Final GABF Score: 6.65
"CARRRR-MENNN!" "CAAALL-EEEEE!" Soooo fun. Try it.
RHP Julio DePaula
AQ: I can't think of anything for Julio. Aside from the fact that I dig the name "Julio." If anyone knows anything about this kid that could affect an AQ score....fill me in.
Final AQ Score: 5.25
GABF: Julio had a rough, ROUGH season in the bigs. It was, quite frankly, painful to watch. Although, to be fair, he also did not have all that much of a chance to get used to things. He pitched just 30 innings, and some might argue that it was 30 innings too many. Maybe he just needs a chance to adjust to the majors, and he'll settle down and be all right. Or maybe not.
Final GABF Score: 3.20
We need to see a huge jump in these numbers, and quickly.
LHP Glen Perkins
AQ: Glen Perkins is a lot more of an "Aww Shucks Minnesota Boy" than Mr. Sideburns, in my opinion.
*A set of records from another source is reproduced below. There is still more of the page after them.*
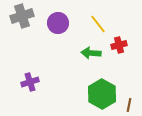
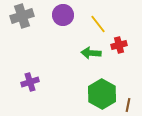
purple circle: moved 5 px right, 8 px up
brown line: moved 1 px left
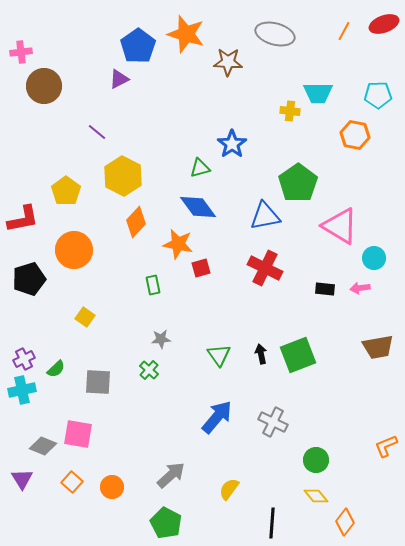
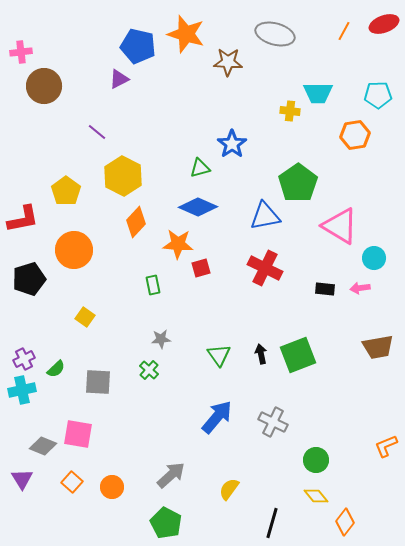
blue pentagon at (138, 46): rotated 24 degrees counterclockwise
orange hexagon at (355, 135): rotated 20 degrees counterclockwise
blue diamond at (198, 207): rotated 30 degrees counterclockwise
orange star at (178, 244): rotated 8 degrees counterclockwise
black line at (272, 523): rotated 12 degrees clockwise
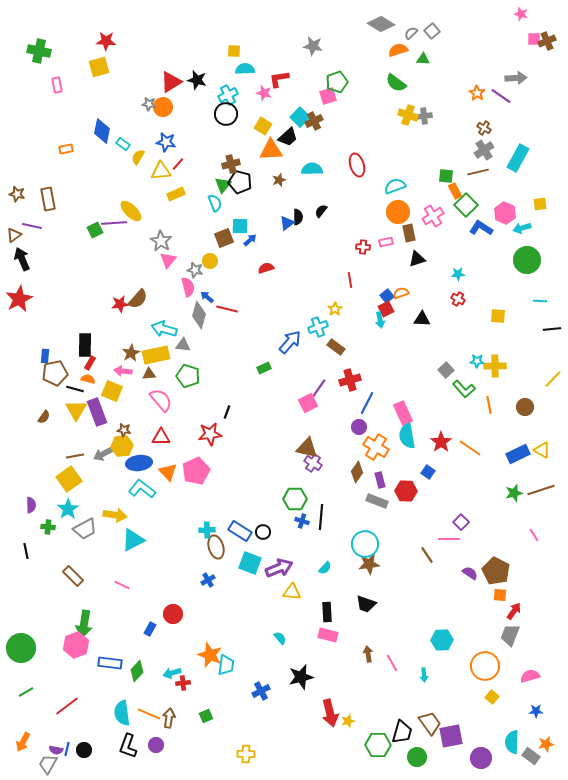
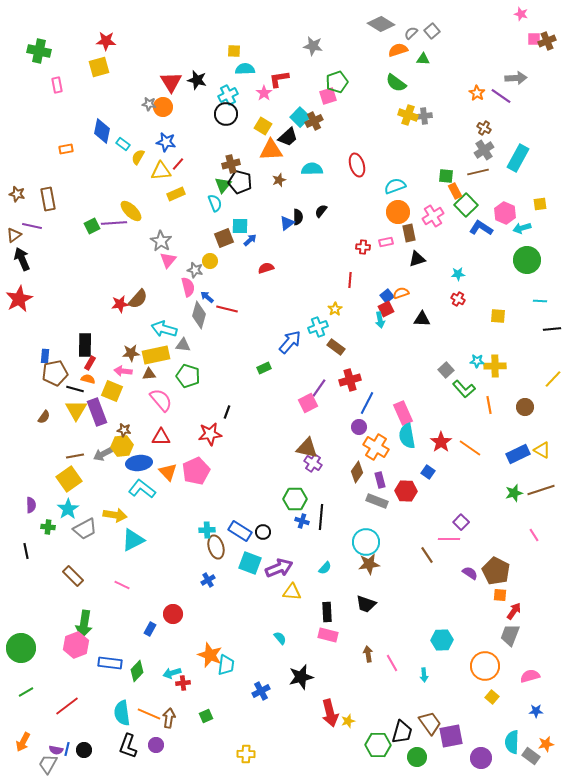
red triangle at (171, 82): rotated 30 degrees counterclockwise
pink star at (264, 93): rotated 21 degrees clockwise
green square at (95, 230): moved 3 px left, 4 px up
red line at (350, 280): rotated 14 degrees clockwise
brown star at (131, 353): rotated 24 degrees clockwise
cyan circle at (365, 544): moved 1 px right, 2 px up
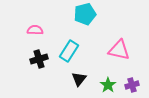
Which is a definite plus in the AQ department. He's way cute, and is a textbook example of Minnesota Nice. Bonus points for being BFF with Kevin Slowey.
Final AQ Score: 8.75
GABF: It sucked when Glen broke himself last season, because I was really looking forward to seeing exactly what he could do once he settled into the majors. I guess we'll see that in '08 instead. I know he'd like to be a starter, but he's been really classy about accepting his role in the 'pen and doing whatever he needs to do to make the team stronger. I expect greatness from Glen.
Final GABF Score: 8.75
It's hard not to love Glen Perkins.
Closer Joe Nathan
AQ: It's hard to even explain in words the appeal of Joe Nathan. He's got some sort of serious mojo working for him.
Final AQ Score: 10.00
GABF: When they play the Stand Up and Shout song from Rockstar, and Joe Nathan takes his place on the mound, all is right with the world. If I was a batter on the opposing team, and I saw Joe Nathan looming over me, all twitchy and angry-like, I'd probably just pack it in and go home. But Nathan did have some shaky moments this last season...some of which were a more than a little ulcer-inducing. Still, he's one of the best closers in the game, hands down.
Final GABF Score: 9.45
Please, PLEASE, just pay him! Whatever it takes. Don't take Joe Nathan away from us!